# Difference between 2006 Z Trims...



## Undecided99 (Oct 3, 2007)

The 350Z comes in six trims: 

Base
Enthusiast
Performance
Touring
Grand Touring 
Track. 

Standard equipment includes a 3.5-liter V6, six-speed manual transmission, automatic air conditioning, four-wheel disc brakes with Anitlock Braking System (ABS), bi-xenon headlights, three cup holders, rear defroster, power windows, power locks, remote keyless entry, heated power mirrors, tire pressure monitoring system, AM/FM stereo with CD, 17-inch alloy wheels and a rear wiper/washer. 

Enthusiast models receive automatic garage door opener, traction control and a limited-slip differential. 

The Performance trim adds Vehicle Dynamic Control and 18-inch rims, 

Touring adds Bose audio, heated leather power seats and heated mirrors. 
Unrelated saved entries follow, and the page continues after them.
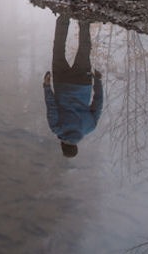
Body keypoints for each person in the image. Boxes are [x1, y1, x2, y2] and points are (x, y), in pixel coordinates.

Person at [43, 13, 103, 158]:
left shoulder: (90, 127)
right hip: (61, 83)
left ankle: (83, 20)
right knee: (58, 49)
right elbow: (51, 106)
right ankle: (64, 16)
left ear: (76, 146)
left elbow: (98, 103)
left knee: (84, 49)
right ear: (62, 145)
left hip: (83, 83)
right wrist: (46, 86)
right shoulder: (56, 128)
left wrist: (98, 82)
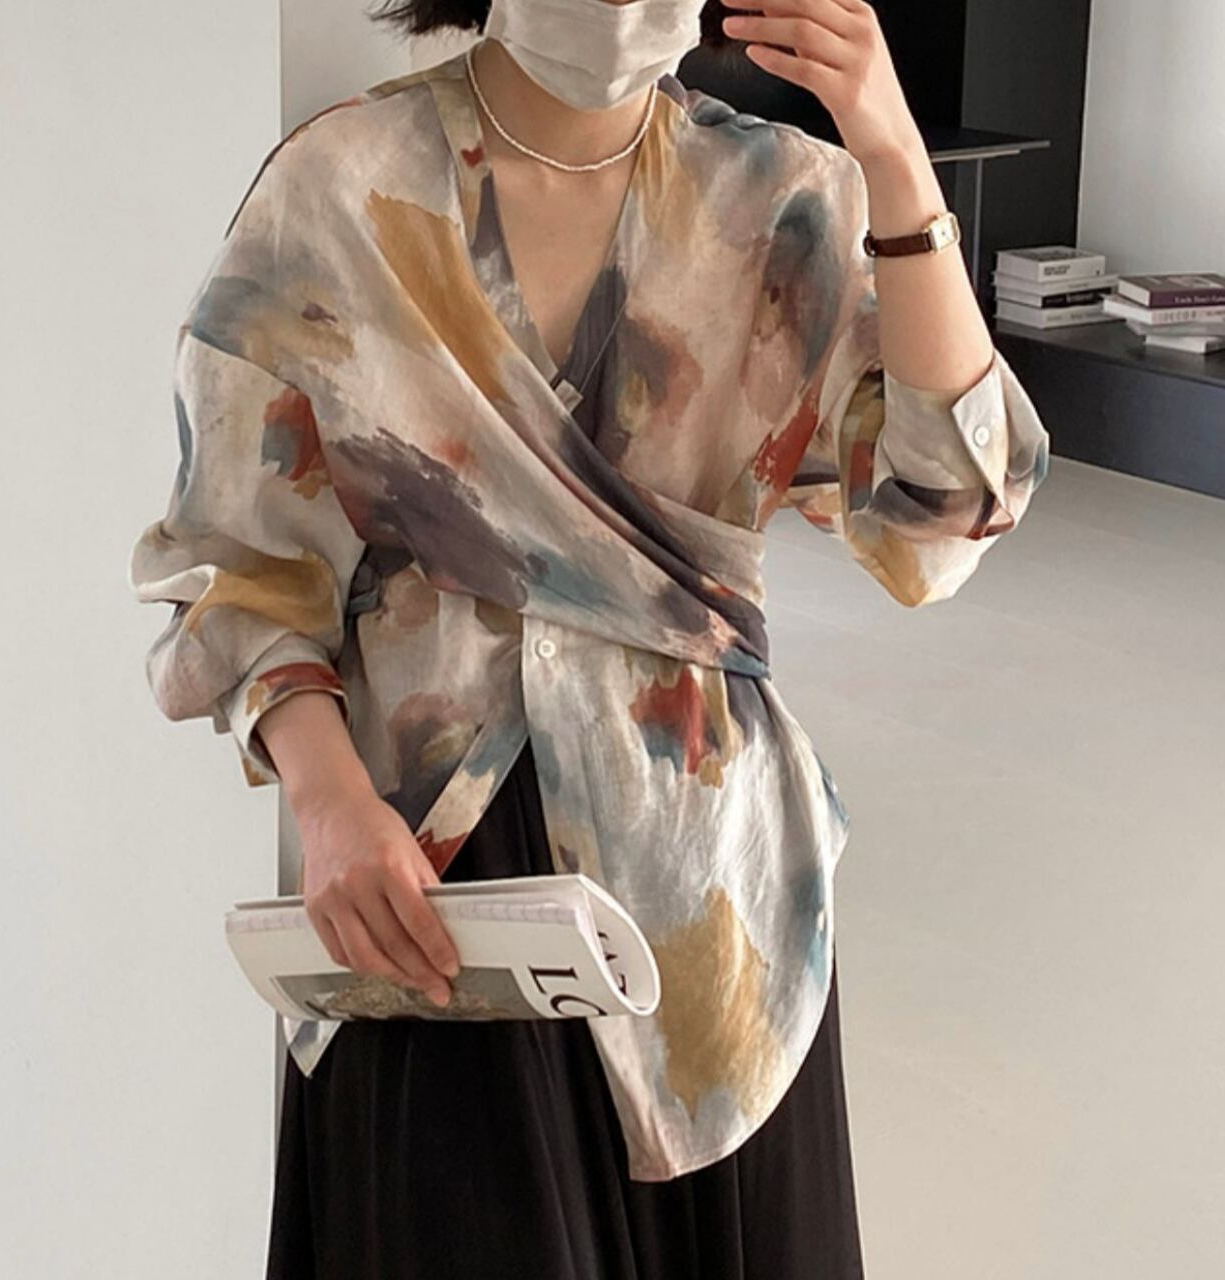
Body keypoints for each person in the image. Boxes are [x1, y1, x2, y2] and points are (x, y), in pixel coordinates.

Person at [127, 0, 1050, 1274]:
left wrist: (891, 157)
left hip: (706, 903)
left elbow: (938, 521)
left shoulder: (785, 200)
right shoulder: (339, 186)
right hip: (430, 882)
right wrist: (328, 801)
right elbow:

The Grand Touring trim adds to the Touring front and rear spoilers, Vehicle Dynamic Control and Brembo brakes. 




This is all I got. Doesn't mention what the Track offers ( which I'd like to know ). So in addition to anyone knowing what the track adds I really only have one question... When this information states "adds to" does that mean it has everything the previous trim has PLUS what it's saying it has?

Thanks for any help


----------